## DIE DATEN

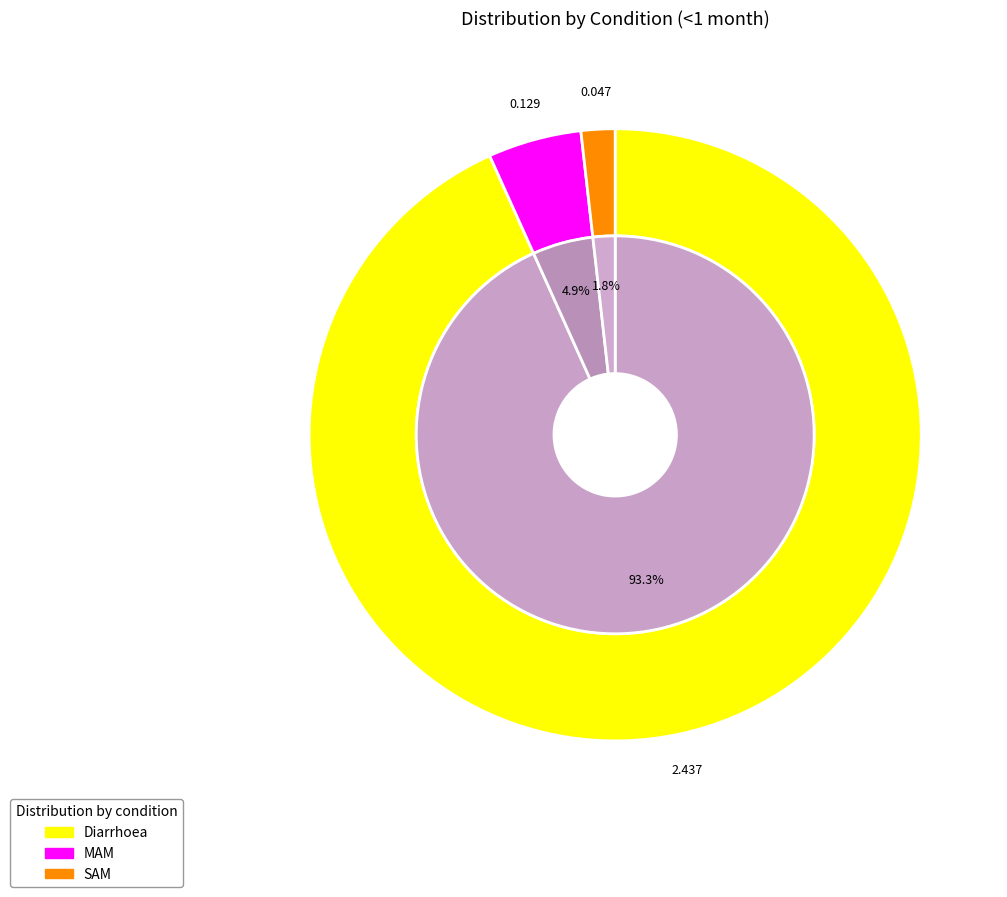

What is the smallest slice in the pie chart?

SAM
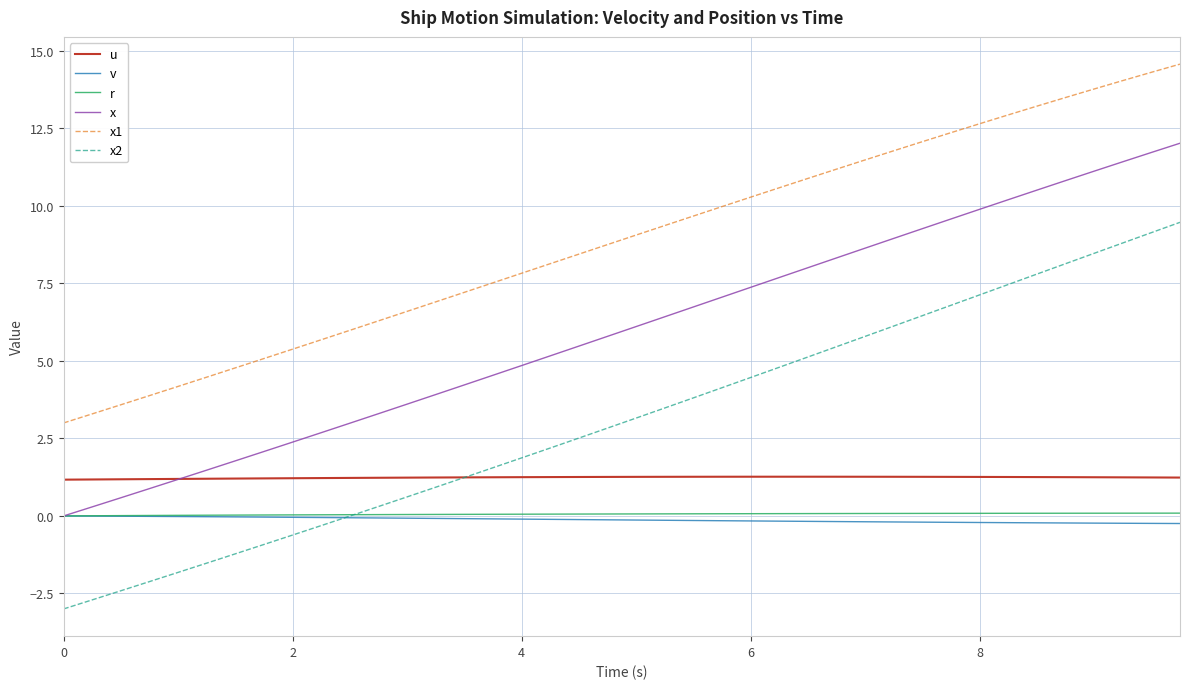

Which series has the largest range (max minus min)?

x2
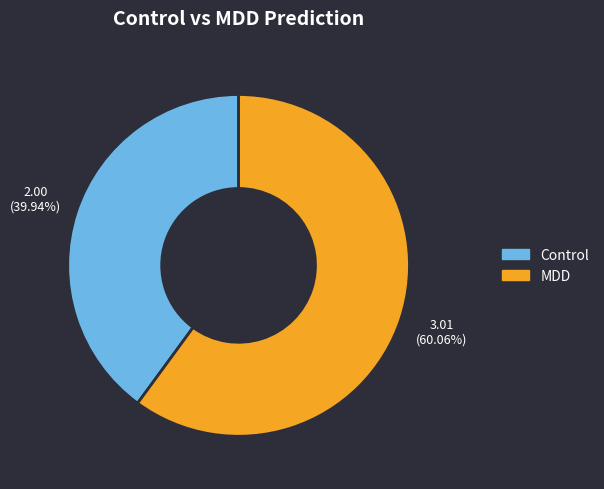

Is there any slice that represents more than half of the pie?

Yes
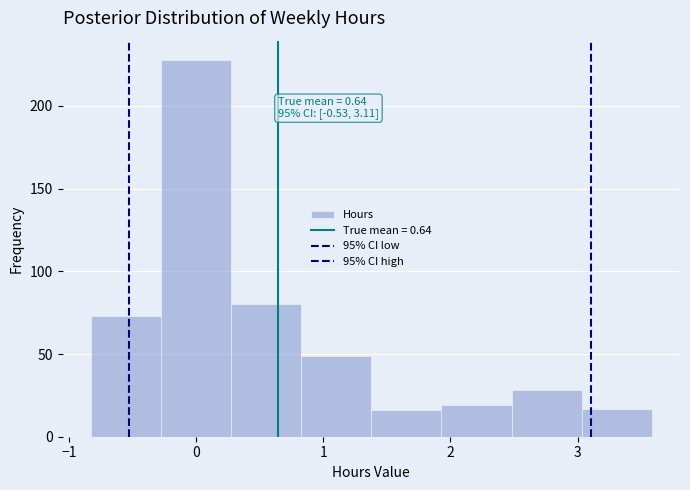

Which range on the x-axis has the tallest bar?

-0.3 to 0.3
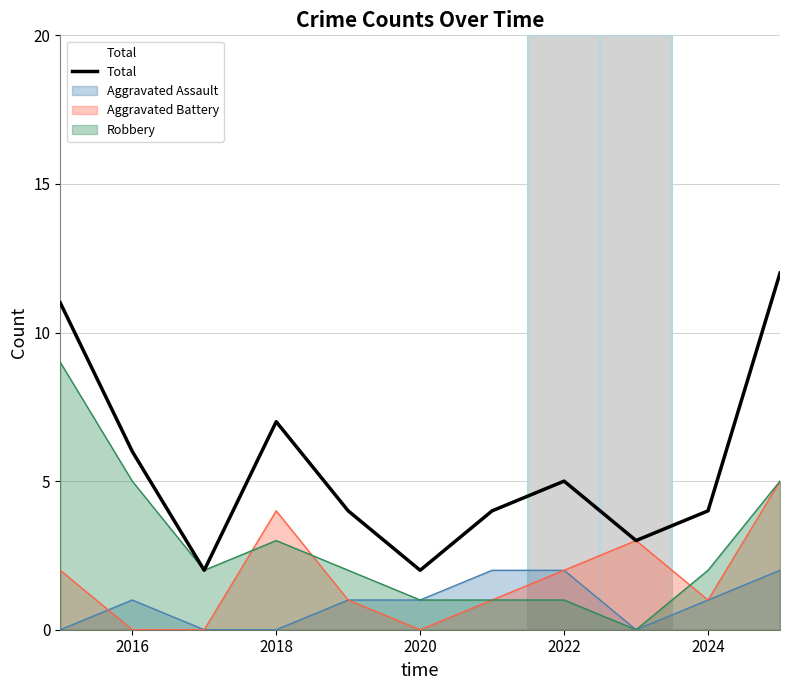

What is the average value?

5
...
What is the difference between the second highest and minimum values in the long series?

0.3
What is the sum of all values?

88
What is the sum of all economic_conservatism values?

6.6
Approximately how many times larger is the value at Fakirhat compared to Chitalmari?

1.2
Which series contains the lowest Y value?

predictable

## DEINE AUFGABE
Finde in den Einträgen jede Zeile, in der die Zeichenfolge „range“ vorkommt, und schreibe diese Zeilen ab.

## ERGEBNIS DER AUFGABE
Which series has the largest range (max minus min)?
Which range on the x-axis has the tallest bar?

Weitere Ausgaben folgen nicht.